• _Selected excerpt_
For a first frame build not bad 👌🏻 did you use a jig to align the rear dropouts? Should be a soft ride, mild steel is pretty flexy. 

I like the seat stays one above the other it's something different. It does look like a short and high bike but you are tall. 

Look forward to seeing what you come up with next 👌🏻

Posted
9 hours ago, Me rida my bicycle said:

For a first frame build not bad 👌🏻 did you use a jig to align the rear dropouts? Should be a soft ride, mild steel is pretty flexy. 

I like the seat stays one above the other it's something different. It does look like a short and high bike but you are tall. 

Look forward to seeing what you come up with next 👌🏻

Thanks. I used pretty thick walled stuff (like 2mm walls on everything) - so I'm not sure it's soft, but I don't really know how to compare frame stiffness, haven't ridden enough to feel for that. 

Seat stays above one another is unfortunately not an original idea (althought it was to me, and I agree it looks cool) - it's been done before by Weiss bikes, although perhaps not in the same way. 

Didn't have a jig, but I did bolt the dropouts between some all-thread to keep them spaced - then after welding everything,  used a piece of string that goes from drop out - around the head tube and back to the other drop out (in order to measure the distance of the seat-tube from each piece of string to check for centred-ness). then I place block of wood on the rear drop-out and head tube and bounced on the middle of the bike until I had bent everything centred. (this whole process was suggested by Rolf). 

Posted

I'm pretty sure the build project was as much fun as the final result. Well done for taking this on and doing something worthwhile. 

interesting geometry you got going there, but I'm sure the lessons learned in this build will be carried over to the next one. This is such a cool thing you've got going there.

Posted

It looks like a perfect Polo Bike..... We should get the gang back together and see how badly we all still suck at Bike Polo.

That would be a perfect test of the welding/strength... I will invite Donde and he will try and break it in the first 5 minutes unapologetically 🤣 

Posted
10 minutes ago, peetwindhoek said:

Bliksem, that is so cool! If you have to guess, how many hours of effort was involved in this as I cannot think it was done after work quick one day :)

hahaha, yeah, quite a few hours, especially with all the "adjustments" and error-correction. Had about a week of holiday when I started, and then 2 weeks of after work shenanigans figuring the last bits out. Getting all the "bits" sorted out was way more effort that I expected - definitely could've saved a fair amount of time on some fronts, but all good fun figuring it out of course.

• _Provided material_
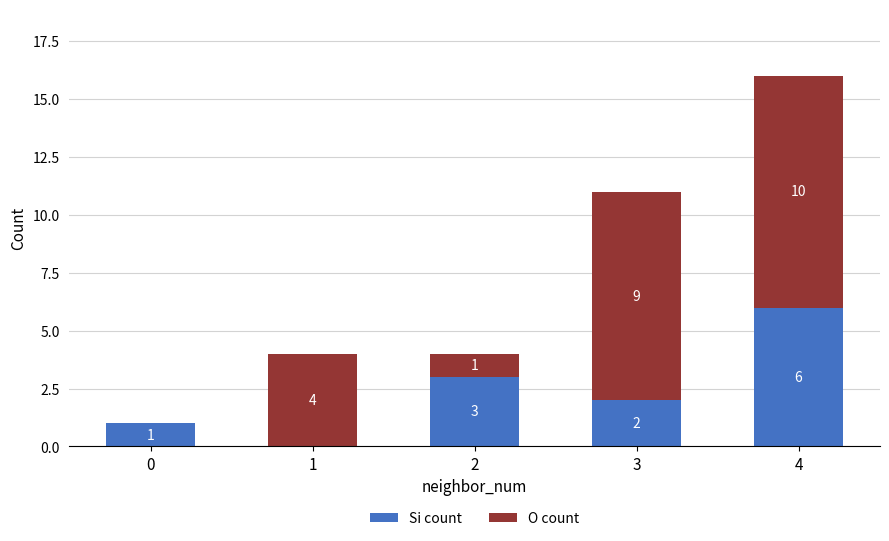

How many distinct data groups are displayed?

2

• _Job item 1_
In the frame-building thread, how thick were the walls of the tubing used for the frame?
• _Job item 2_
From the frame-building thread, extract the passage that begins at the words "Seat stays above" and stops after "doing something worthwhile.".

• _Answer section 1_
About 2mm on everything.

• _Answer section 2_
Seat stays above one another is unfortunately not an original idea (althought it was to me, and I agree it looks cool) - it's been done before by Weiss bikes, although perhaps not in the same way. 

Didn't have a jig, but I did bolt the dropouts between some all-thread to keep them spaced - then after welding everything,  used a piece of string that goes from drop out - around the head tube and back to the other drop out (in order to measure the distance of the seat-tube from each piece of string to check for centred-ness). then I place block of wood on the rear drop-out and head tube and bounced on the middle of the bike until I had bent everything centred. (this whole process was suggested by Rolf). 

Posted

I'm pretty sure the build project was as much fun as the final result. Well done for taking this on and doing something worthwhile.